• PROMPT
In the entries that follow, the lines from the line containing "left wrist: (501, 369, 28)" up to and including the line containing "left wrist: (646, 895, 15)" must be copied exactly, with pictures omitted.

:::::

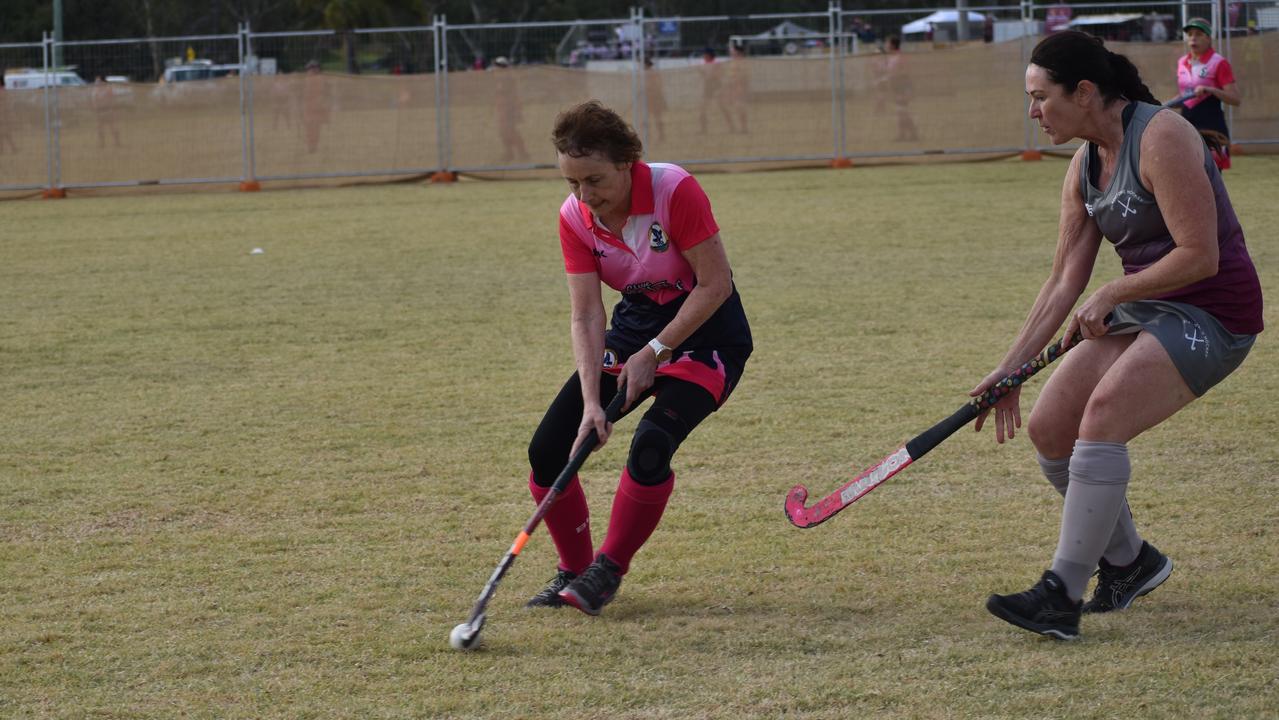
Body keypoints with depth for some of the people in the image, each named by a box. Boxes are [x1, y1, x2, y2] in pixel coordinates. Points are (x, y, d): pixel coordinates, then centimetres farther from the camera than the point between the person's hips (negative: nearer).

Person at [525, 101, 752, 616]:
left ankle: (607, 572, -7)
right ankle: (573, 570, 15)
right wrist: (592, 402, -22)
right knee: (548, 450, -5)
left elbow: (715, 285, -20)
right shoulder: (575, 216, -11)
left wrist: (656, 352, -18)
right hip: (635, 324, 6)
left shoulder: (675, 191, -25)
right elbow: (586, 316, -11)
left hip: (707, 330, -5)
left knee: (650, 446, -28)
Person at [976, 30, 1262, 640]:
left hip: (1213, 314, -9)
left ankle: (1064, 594, -24)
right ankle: (1129, 561, 19)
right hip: (1147, 311, 9)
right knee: (1048, 429, -3)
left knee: (1101, 414, -27)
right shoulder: (1085, 166, 7)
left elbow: (1199, 256, -23)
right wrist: (1010, 368, 5)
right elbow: (1065, 280, 9)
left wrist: (1113, 294, -13)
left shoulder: (1161, 138, -19)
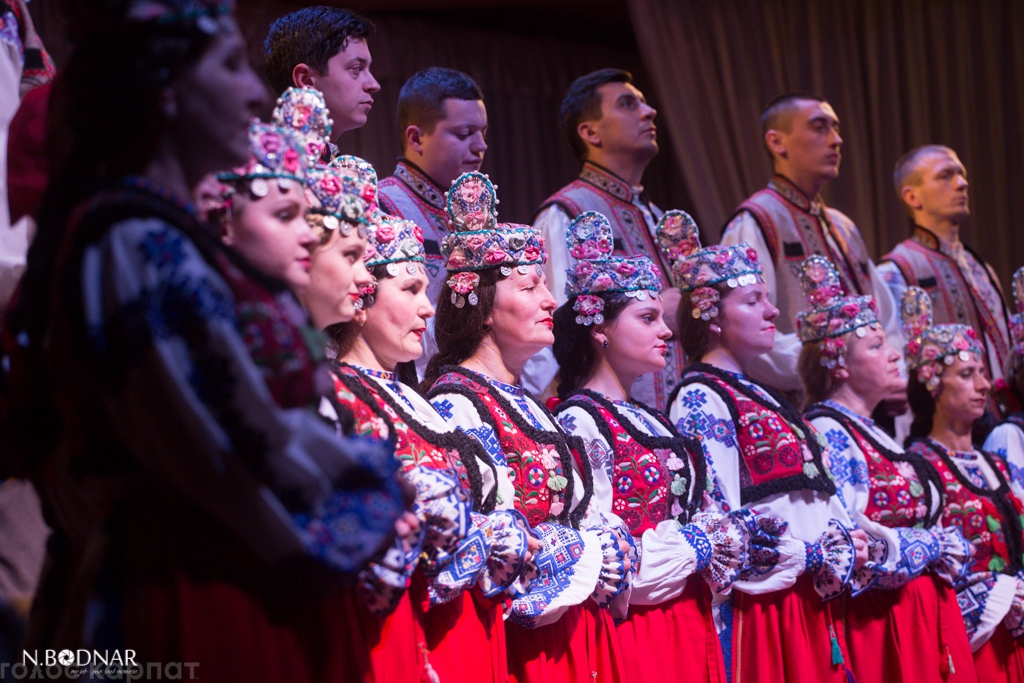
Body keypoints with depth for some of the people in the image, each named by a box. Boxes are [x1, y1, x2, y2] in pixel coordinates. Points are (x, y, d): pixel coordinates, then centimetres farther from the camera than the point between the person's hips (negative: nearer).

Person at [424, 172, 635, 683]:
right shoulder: (456, 402, -11)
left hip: (578, 628, 9)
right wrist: (592, 558, -11)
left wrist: (608, 548, -3)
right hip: (523, 636, -9)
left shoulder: (527, 404, 17)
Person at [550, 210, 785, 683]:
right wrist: (707, 540, -11)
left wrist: (734, 532, -1)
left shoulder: (650, 421, 17)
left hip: (688, 623, 8)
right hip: (633, 629, -8)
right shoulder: (581, 421, -10)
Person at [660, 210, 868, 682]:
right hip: (760, 605, -9)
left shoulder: (759, 397, 20)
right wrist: (822, 553, -13)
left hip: (812, 604, 9)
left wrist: (846, 544, 2)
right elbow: (719, 523, -18)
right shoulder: (699, 399, -8)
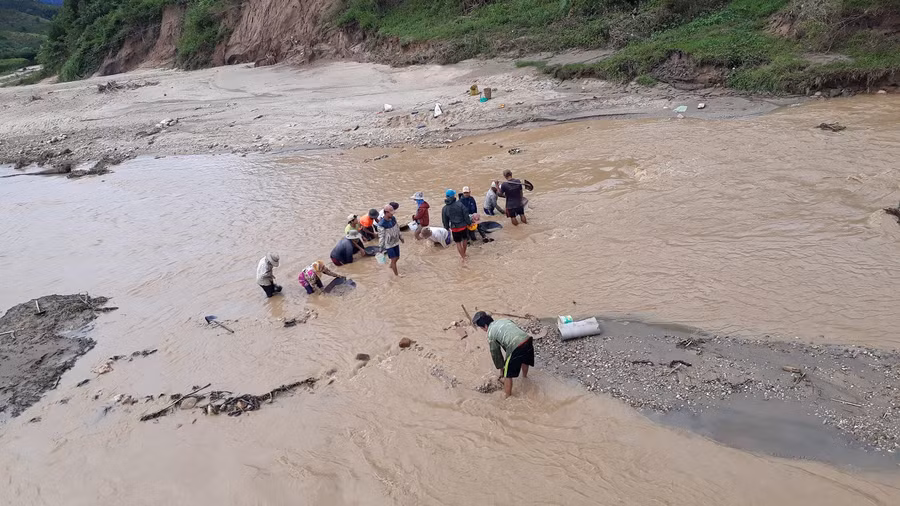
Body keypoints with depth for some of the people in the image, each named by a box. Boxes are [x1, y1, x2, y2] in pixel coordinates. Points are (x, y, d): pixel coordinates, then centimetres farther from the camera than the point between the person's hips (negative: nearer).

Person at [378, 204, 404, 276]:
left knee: (397, 257, 18)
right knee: (394, 259, 1)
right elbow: (381, 237, -20)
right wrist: (382, 248, -13)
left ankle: (391, 266, 48)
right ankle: (396, 274, 20)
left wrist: (400, 237, 21)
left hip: (396, 243, 7)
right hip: (388, 245, -7)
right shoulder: (381, 224, -27)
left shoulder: (393, 218, -7)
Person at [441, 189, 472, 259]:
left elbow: (445, 220, 6)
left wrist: (447, 227, 21)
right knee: (465, 239, 24)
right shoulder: (459, 204, -13)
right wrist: (469, 222, 3)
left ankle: (463, 256, 19)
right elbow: (466, 215, -11)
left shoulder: (445, 208, -4)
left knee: (458, 242, 14)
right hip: (463, 226, 0)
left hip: (454, 228, 1)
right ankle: (464, 253, 37)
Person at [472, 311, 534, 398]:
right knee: (524, 360, 38)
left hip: (517, 348, -7)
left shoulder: (490, 333, 8)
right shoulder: (505, 320, 23)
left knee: (507, 374, 11)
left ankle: (508, 397, 19)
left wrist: (501, 369, 28)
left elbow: (495, 353, 15)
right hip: (528, 339, 7)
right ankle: (524, 377, 64)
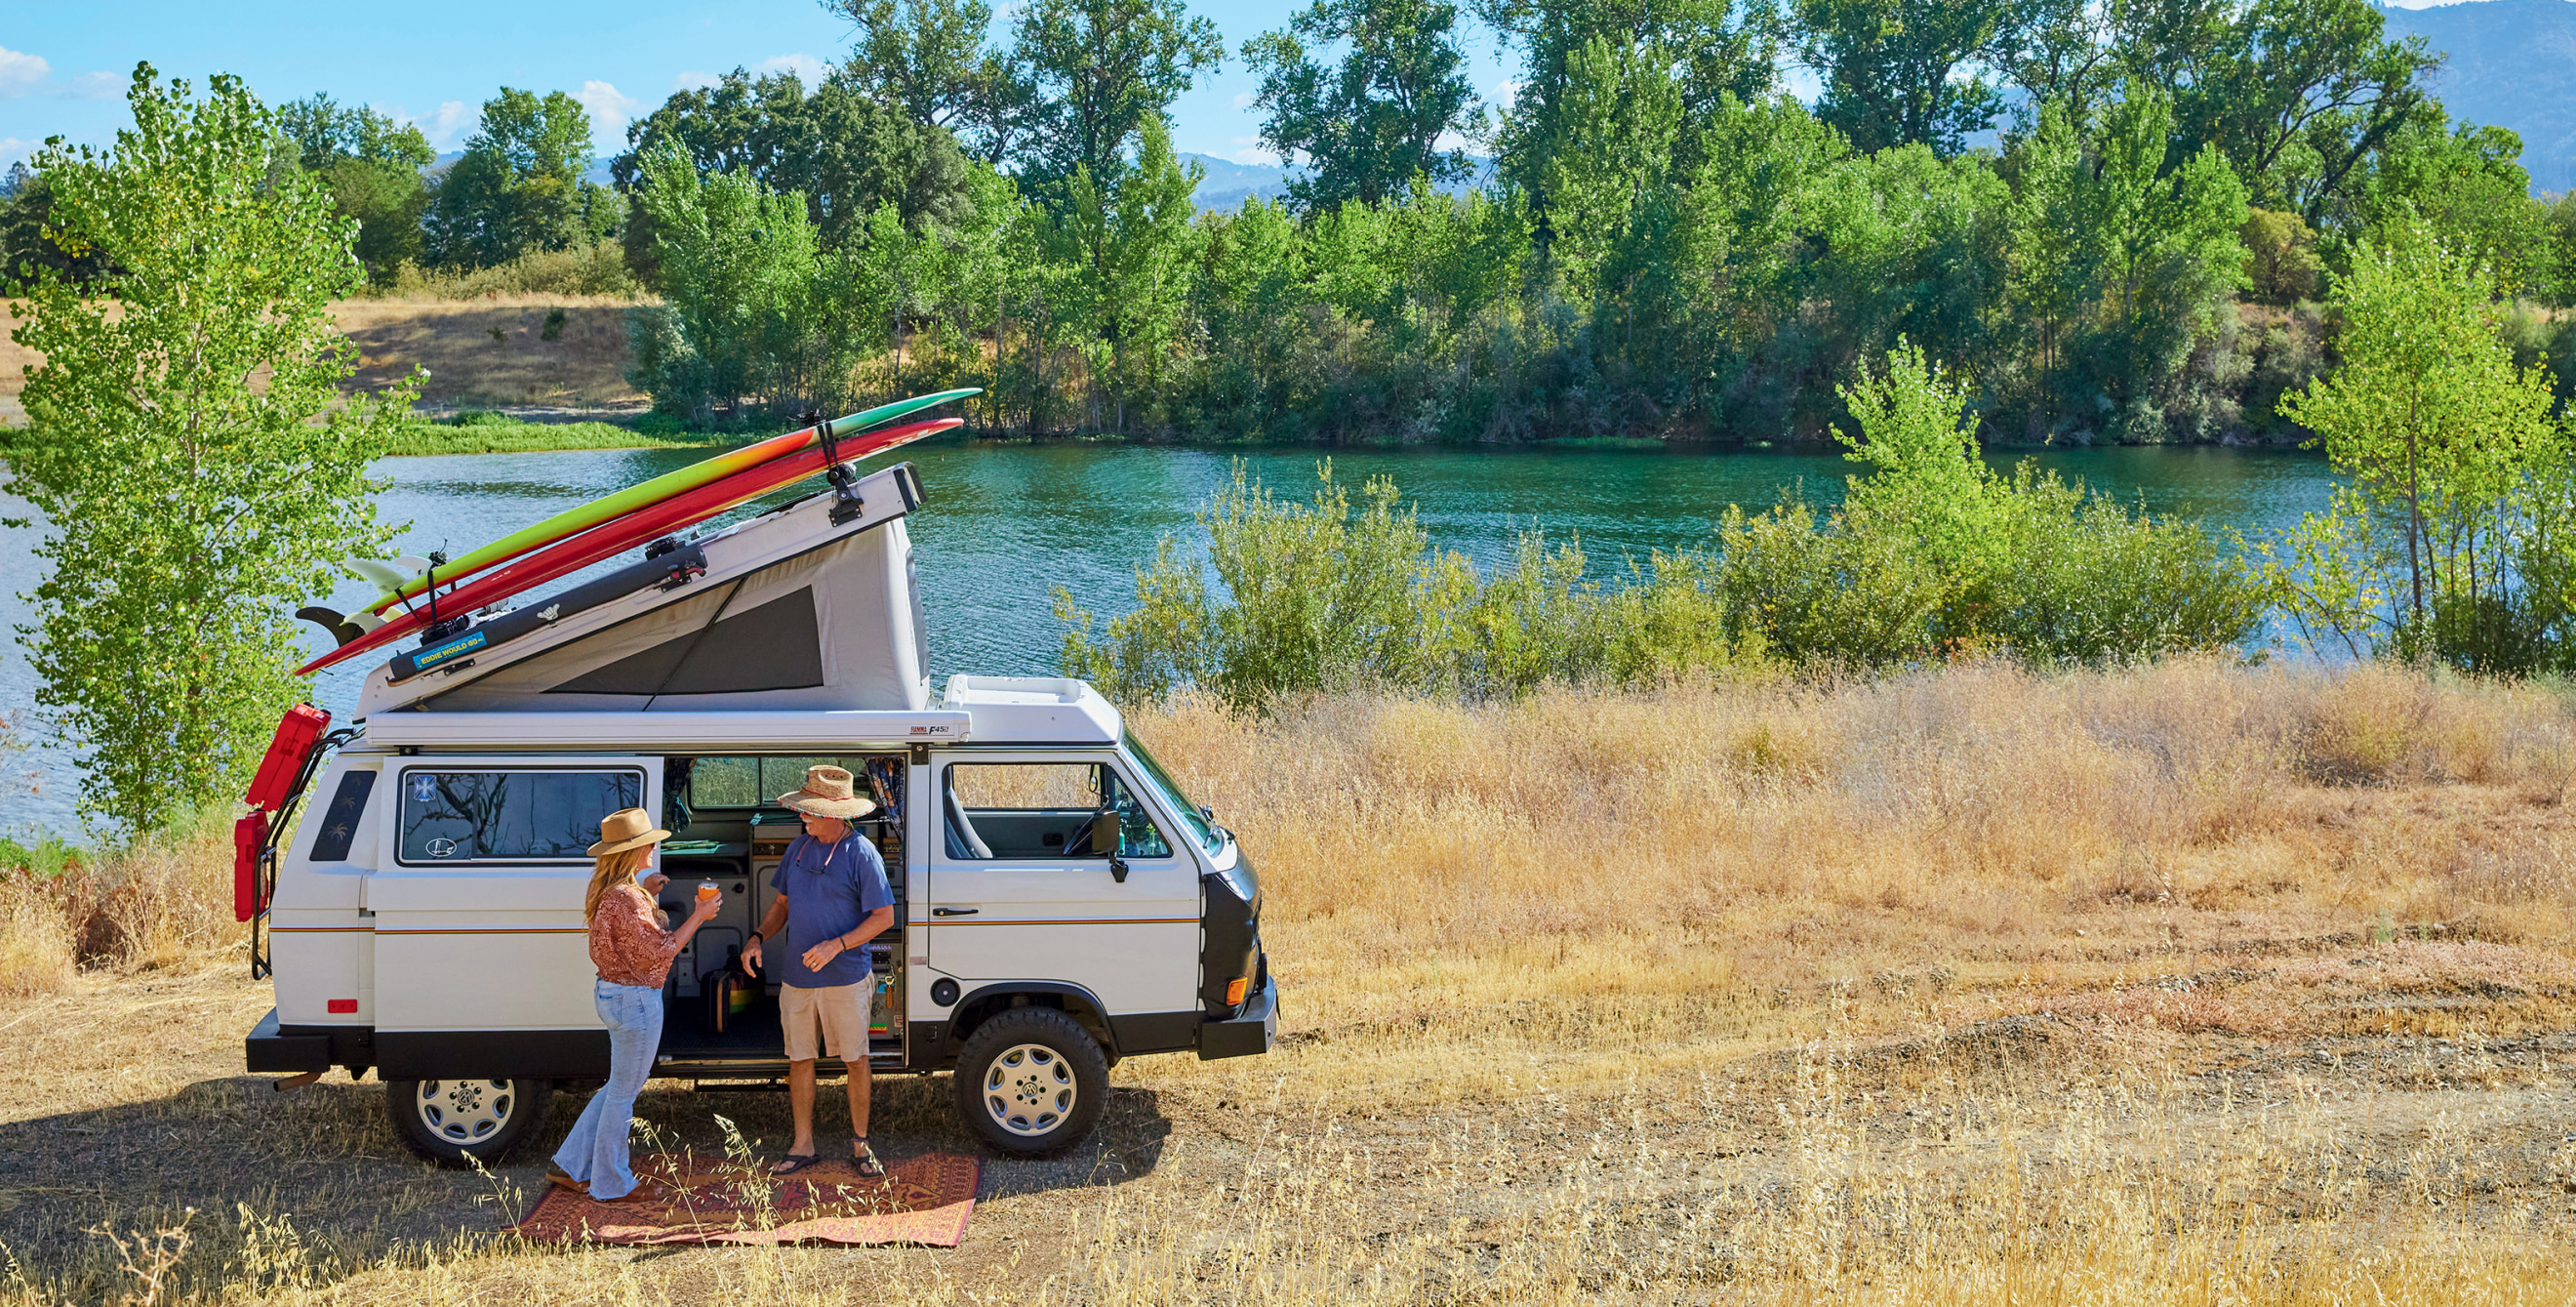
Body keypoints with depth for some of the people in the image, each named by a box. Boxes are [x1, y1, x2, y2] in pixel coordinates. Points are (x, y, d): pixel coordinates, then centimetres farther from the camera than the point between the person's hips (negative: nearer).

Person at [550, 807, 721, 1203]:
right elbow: (659, 951, -21)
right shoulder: (627, 899, -24)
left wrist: (646, 895, 15)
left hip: (612, 994, 10)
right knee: (624, 1093, 4)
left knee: (620, 1085, 23)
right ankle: (612, 1185, 17)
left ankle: (573, 1167, 27)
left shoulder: (606, 891, 7)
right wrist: (698, 917, -14)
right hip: (634, 1000, -10)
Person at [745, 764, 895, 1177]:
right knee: (799, 1059, 10)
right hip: (796, 976, 5)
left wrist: (837, 945, -21)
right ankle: (803, 1145, 20)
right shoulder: (798, 847, 7)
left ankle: (860, 1142, 18)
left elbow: (883, 916, -11)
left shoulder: (861, 854, -11)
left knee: (856, 1060, 4)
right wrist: (758, 938, 0)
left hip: (845, 978, -5)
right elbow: (782, 903, 17)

:::::

• RESULT FOR THIS TASK
left wrist: (501, 369, 28)
left elbow: (495, 353, 15)
right hip: (528, 339, 7)
right ankle: (524, 377, 64)
Body keypoints with depth for some of the people in the image, each named by a box. Boxes are [x1, y1, x2, y2] in pixel coordinates. Points are (x, y, d): pixel coordinates, then centimetres farther from the camera than the point between the person's hips (negative: nearer).

Person at [550, 807, 721, 1203]:
right elbow: (659, 951, -21)
right shoulder: (627, 899, -24)
left wrist: (646, 895, 15)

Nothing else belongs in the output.